Rachel, I can safely say, is as stupid as that single sentence “Are you an outlaw?” embodies. She is the new schoolteacher in Springwater, a booming but still rather backward frontier town, and she clashes wills with saloon owner Trey Hargreaves. Trey, conveniently, has invested some of his male seed to make a shy lil’ girl for Rachel to mother over. Like they say, if he has baby, he’s a catch, damn his faults and all. Wait, or is it the other way around – if he has a baby, flee, flee, flee? Anyway, this book’s philosophy is the former.

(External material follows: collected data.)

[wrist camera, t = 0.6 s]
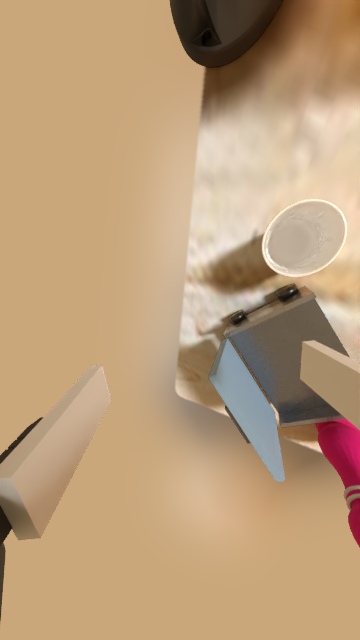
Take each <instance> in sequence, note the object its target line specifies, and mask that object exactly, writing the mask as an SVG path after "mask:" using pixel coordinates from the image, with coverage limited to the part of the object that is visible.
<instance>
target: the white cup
mask: <svg viewBox="0 0 360 640" xmlns="http://www.w3.org/2000/svg"><path fill="white" fill-rule="evenodd" d="M346 234H347V224H346V220H345V217H344V215H343V213H342V212H341V211H340V209H339V208H338V207H336V206H335V205H334V204H332V203H330V202H327V201H324V200H319V199H309V200H303V201H299V202H296V203H294V204H292V205H290V206H288V207H286V208H285V209H283V210H282V211H281V212H279V213H278V214H277V215H276V216H275V217H274V218H273V220H272V221H271V222H270V223H269V225H268V227H267V228H266V231H265V233H264V236H263V239H262V254H263V258H264V260H265V262H266V263H267V265H268V266H269V267H270V268H271V269H272V270H273V271H275V272H276V273H278V274H281V275H283V276H288V277H301V276H306V275H310V274H313V273H315V272H317V271H319V270H321V269H323V268H324V267H326V266H327V265H328V264H329V263H331V262H332V261H333V260H334V259H335V257H336V256H337V255H338V254H339V252H340V251H341V249H342V247H343V245H344V242H345V239H346Z"/></svg>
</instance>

Rachel is one of those overly-exaggerated prim and proper heroine who mistakes chronic cluelessness for propriety, virtue, and innocence. Naivete is not a virtue in my book, but I guess it is in this one. When she is not blustering and blabbering like a scrawny chicken being roasted on a spit, she is busy making excuses why she can kiss but never marry, okay, she can do a bit more than kiss but never marry, okay, okay, maybe she can grope too but NEVER marry a saloon owner. Because saloon owners are bad. They are immoral. They don’t go around asking strangers, “Are you an outlaw?” and hence not moral enough.

Then out trots the shy little girl, and Rachel doesn’t care anymore. Baby! Baby! A mother! She can be a mother, which is what she always dreamed of (but not if Social Services has anything to say about it)! Then she remembers, oops, she’s not a virgin. That means Trey wouldn’t want her! Oh, oh, oh!

Ms Miller has done the impossible. She made a mere 142 pages of disposable writing seem like 142,000,000,000 years of unspeakable anguish.